Providing ESD protection for LED chips is well-known and commonplace. LEDs, especially gallium nitride-based LEDs, are particularly susceptible to damage with a reverse bias voltage across its anode and cathode. ESD voltages in normal environments can exceed 10,000 volts.
One example of a way to provide ESD protection for an LED chip is illustrated in FIGS. 1–3, which are described in U.S. Pat. No. 6,547,249, issued to the present inventor and others. This patent is incorporated herein by reference. FIG. 1 illustrates two diodes formed on the same semiconductor chip connected in an anti-parallel configuration. LED 10 is forward biased in normal operation and emits light. Upon a reverse bias voltage being applied to the terminals of LED 10, the ESD protection diode 12 conducts so as to shunt current away from LED 10 and clamp the reverse bias voltage across LED 10 to the voltage drop across diode 12.
FIGS. 2 and 3 are a top-down view and a cross-sectional view, respectively, of one embodiment 40 of a monolithic ESD protection circuit described in the '249 patent.

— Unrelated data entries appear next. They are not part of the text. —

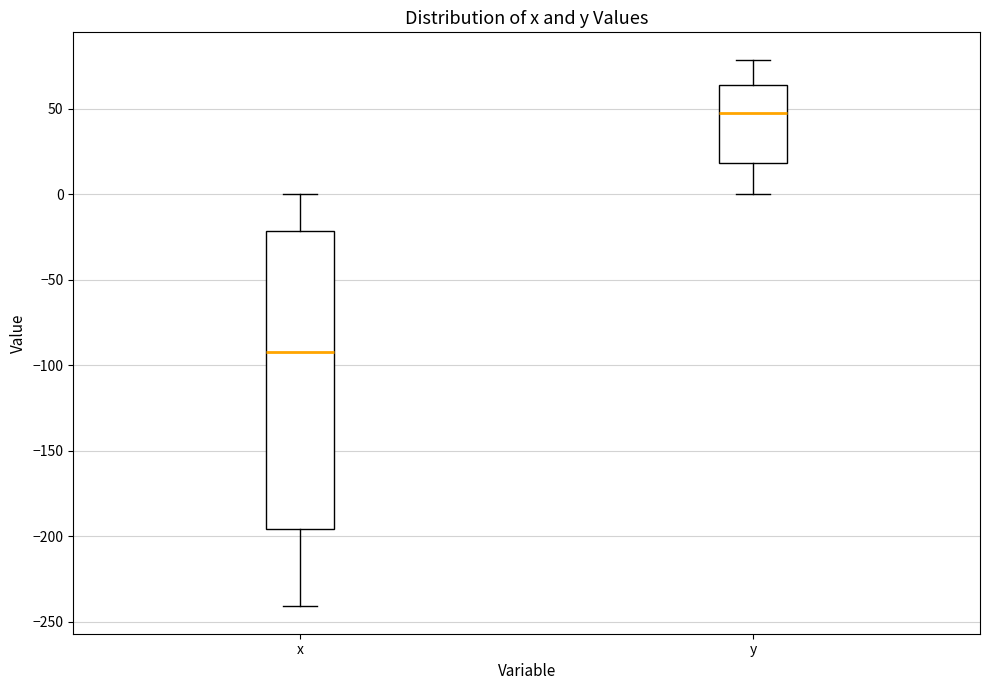

Which box is the tallest, from its lower edge to its upper edge?

x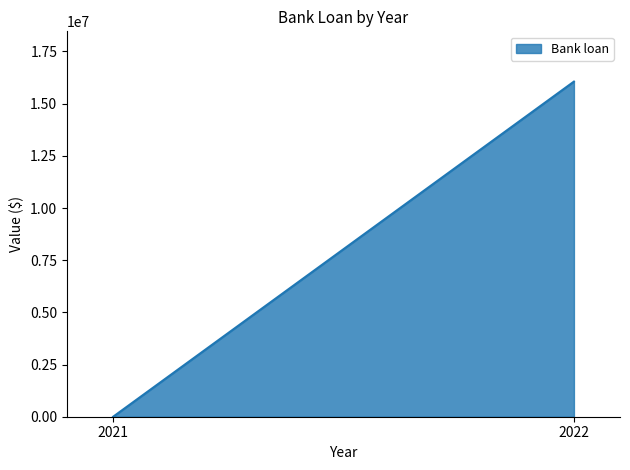

The value at 2021 is 0. True or false?

True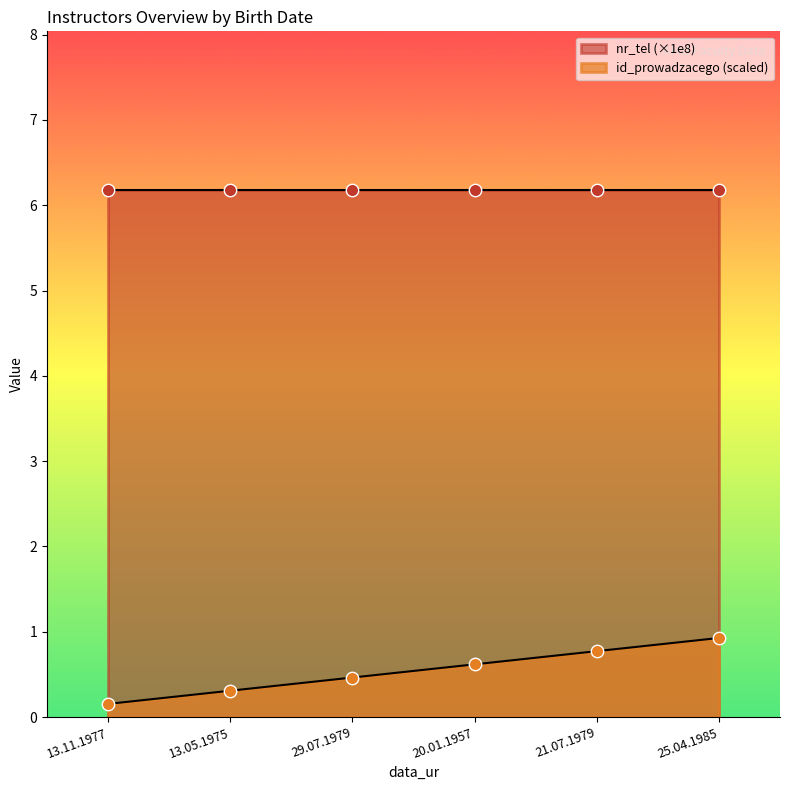

What are all the series names shown in the legend?

id_prowadzacego, nr_tel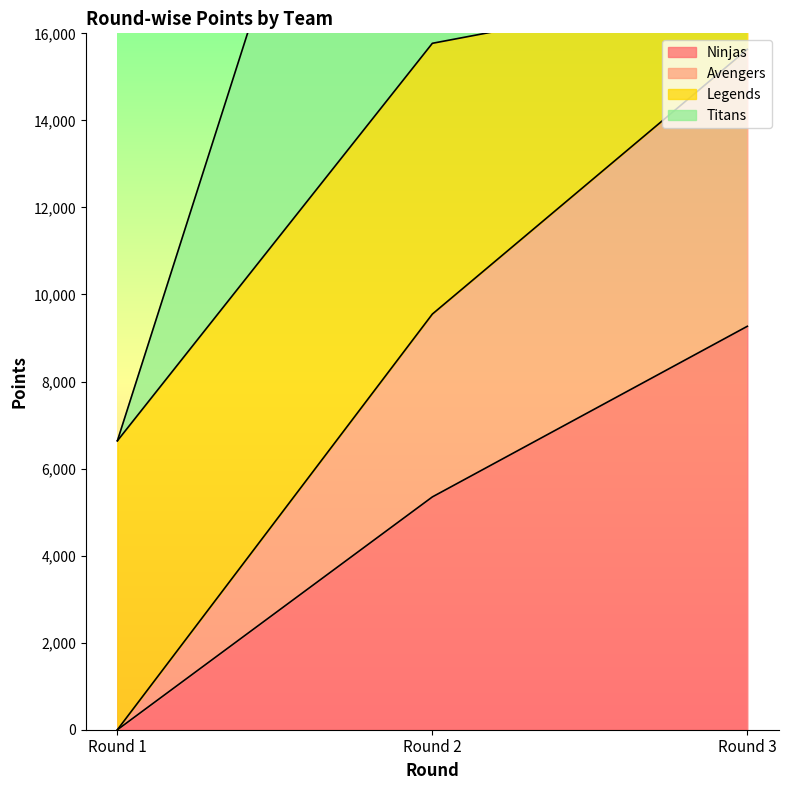

What is the value of the Avengers point at the 2nd from the left?

9550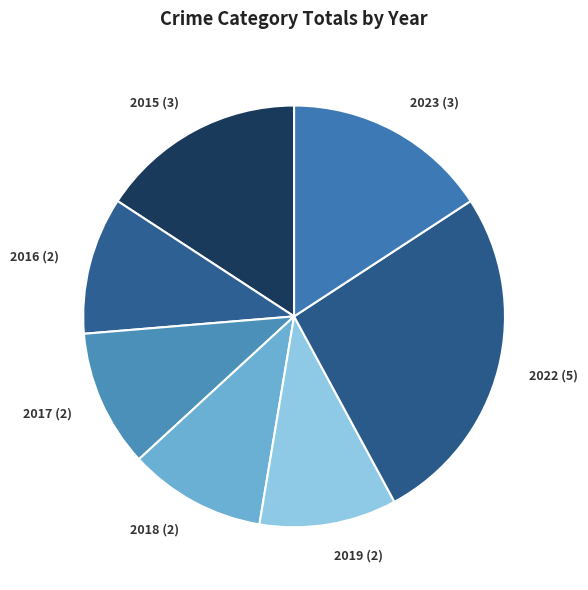

Is there any slice that represents more than half of the pie?

No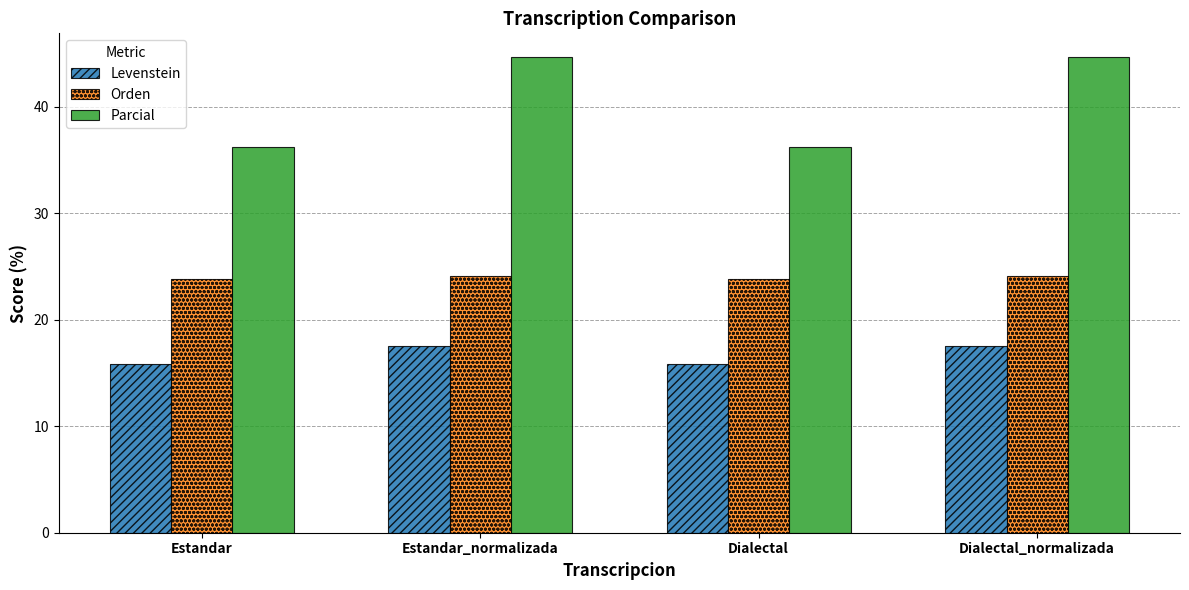

List the series in order of their overall mean, highest first.

Parcial, Orden, Levenstein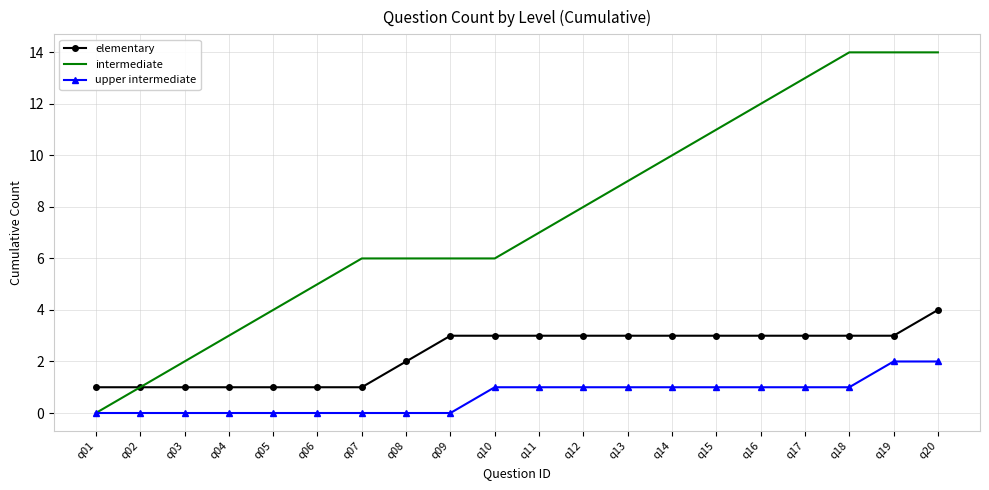

List the series in order of their overall mean, highest first.

intermediate, elementary, upper intermediate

Diode structures A and B are formed on a highly resistive substrate 20. One structure A is connected as an LED to produce light, while the other structure B is used to clamp reverse breakdown in LED A. P-type layers 41a and 41b overlay active regions 49a and 49b, which are formed on n-type layers 42a and 42b. A trench 43 is formed between devices A and B. Ledges for contact formation on n-type layers 42a and 42b are exposed such that the n-electrodes 45a and 45b are on opposite sides of trench 43. A dielectric layer 47 electrically insulates the metallization layer 46a from all electrical contact except where openings are made for interlayer interconnects, or for contacts to such areas as the p-contacts or n-contacts. P-electrode 44a and n-electrode 45b are connected by interconnect 46a such that the p-contact of LED A is connected to the n-contact of clamping device B. In the region where interconnect 46a is deposited, the n-contact of LED A is isolated from interconnect 46a by dielectric layer 47. As shown in FIG. 2., the interconnection between the p-contact of LED A and the n-contact of clamping device B is formed on one side of the device, and the interconnection between the n-contact of LED A and the p-contact of clamping device B is formed on the other side of the device. The structure can then be connected to a submount or other structure (not shown) by solder bumps or wire bonds 48.
One drawback associated with placing an ESD diode on the same chip as an LED intended to emit light is that the ESD diode uses up area on the chip, thus reducing the area and the light output of the light producing diode. Although the ESD diode may output light when forward biased, such light output is inconsequential to its ESD function. Another problem is that the high currents through the forward biased ESD diode must be carried through the series resistance of the diode. The series resistance includes the resistances of the metal and the bulk resistances of the N and P type material forming the ESD diode. The series resistance becomes very significant at high ESD currents since a relatively high voltage (V=IRs) may be dropped across the series resistance. Additionally, the structures of FIGS. 1–3 do not allow the light emitting diode and ESD diode to be individually tested for quality and reliability since the interconnections are already made on the chip.